O Sol se prepara para dormir quando D. Josélia, 49 anos, rega os canteiros de coentro, cebolinha, tomate, alface e pimentão. Do outro lado da cerca, a poeira solta cobre o horizonte, o chão rachado no leito do açude se mostra sem vida. Mas, na encosta do morro de terra dura, petrificada, tem um oásis; tem um oásis na encosta do morro de terra dura, petrificada; nunca me esquecerei de que na encosta do morro de terra dura, petrificada, tem um oásis. Um oásis de gente ‘petrificada’ pela dureza do labor, pela convicção de se manter viva, de caminhar com suas próprias pernas.
De posse do esterco de cabra faz-se o adubo. Com as mãos calejadas pelos anos de labuta faz-se o plantio, o mato seco protege as sementes do sol de Agosto. Com o nascimento dos primeiros fios, a porta se abre e agora é só ligar a bomba que faz subir a água do poço tubular que se encontra estacionado no vale das águas barrentas que arrastam os gravetos, em tempos de chuva. A trabalhadora avisa que há mais 18 anos vive daquilo e que, em dia de feira na cidade, chega a vender entre 150 a 180 molhos de verdura. Em Belém do São Francisco, no estado de Pernambuco, plantava tomate em larga escala antes de vir com a família para o sertão do Piauí.
“A vida só é dura para quem não tem coragem de trabalhar. Nunca passei fome. Meu marido tem a vista curta, mas, mesmo assim, me ajuda muito. Meus filhos também. Jamais entregarei o couro às varas,” afirmou com a voz firme, e completa: “o problema é que a água é pouca, a vazão do poço é pequena. Caso contrário, arriscaria a plantar cenoura e beterraba, como fazia antes.” Assim também é a rotina de Seu Francisco, 52 anos, 15 desses dedicado ao cultivo do famoso “cheiro verde”. “Nos dias de feira, acordo às 4h da manhã, arranco os pés de coentro e faço os molhos; encho o jacá, amarro na garupa da moto e vou embora,” fala com entusiasmo.
Do outro lado da estrada tem a plantação do Seu Zé da Verdura, todos na redondeza o conhecem por esse nome. Associam ao que mais gosta de fazer, escavar o chão, preparar o canteiro, regar, colher e vender na feira todos os fins de semana. Nunca reclama de nada. Tudo que possui na vida ganhou cultivando o terreno pedregoso. “Quando aqui cheguei e comecei a trabalhar com o serviço de horta, me chamaram de doido. Diziam que nesta terra, assim seca, não dava nada. Está aí a prova de que a persistência valeu a pena”.
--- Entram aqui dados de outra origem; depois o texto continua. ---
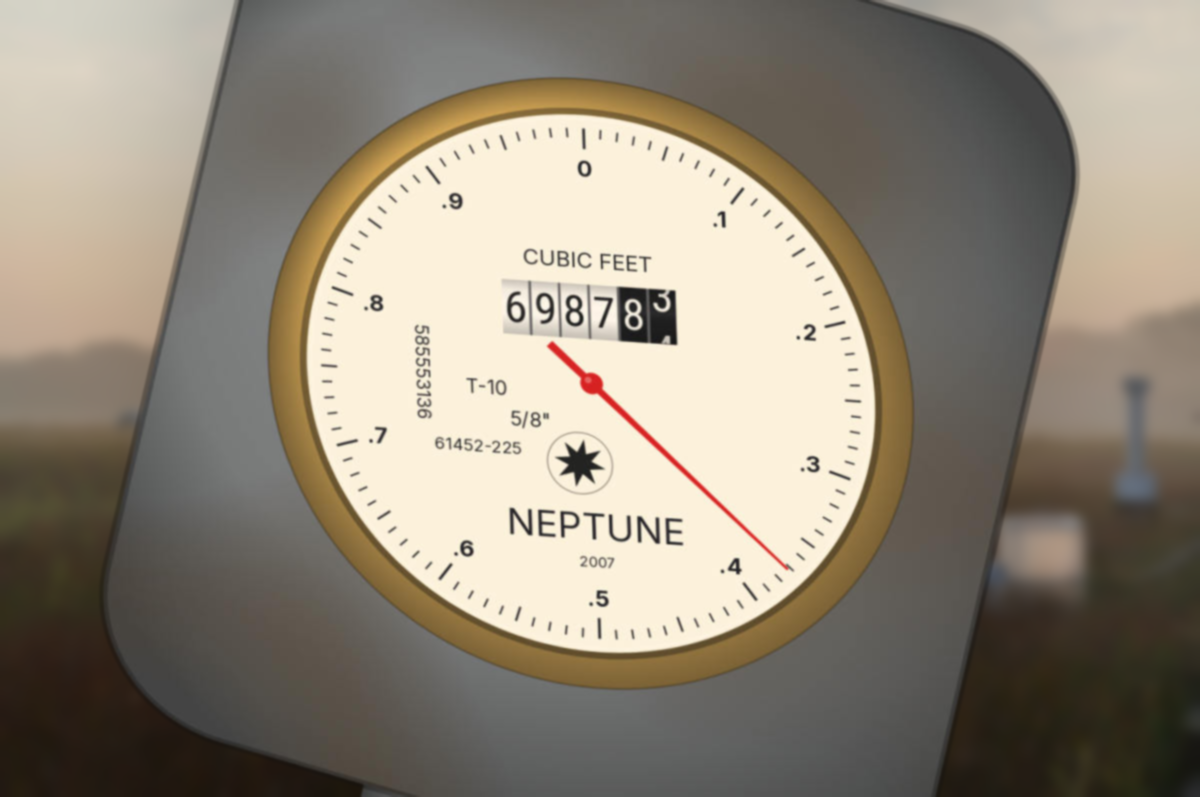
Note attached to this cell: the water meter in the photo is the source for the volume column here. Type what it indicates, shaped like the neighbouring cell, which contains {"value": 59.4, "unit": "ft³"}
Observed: {"value": 698783.37, "unit": "ft³"}
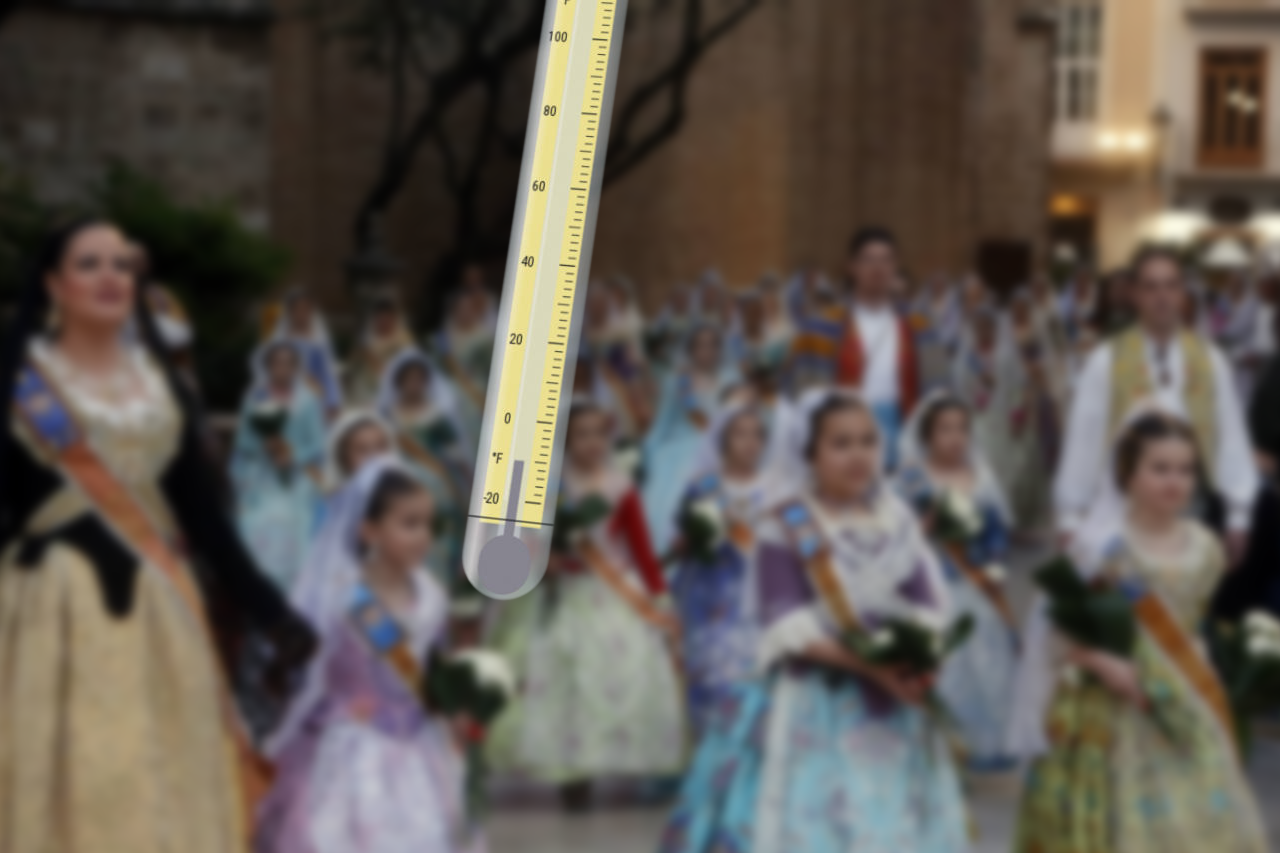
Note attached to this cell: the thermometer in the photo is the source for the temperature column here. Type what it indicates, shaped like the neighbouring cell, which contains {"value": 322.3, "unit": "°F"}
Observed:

Como já dizia Euclides da Cunha, em Os sertões, romance publicado em 1902, um dos marcos da moderna literatura brasileira, “o sertanejo é, antes de tudo, um forte”. Por traz daquela figura amena, aparentemente frágil, existe uma viga de cimento em carne e osso. Mais osso do que carne vestido de coragem e de esperança. Ao redor, só a aridez da encosta do morro de terra dura, petrificada, para lhe garantir o sabor da vida.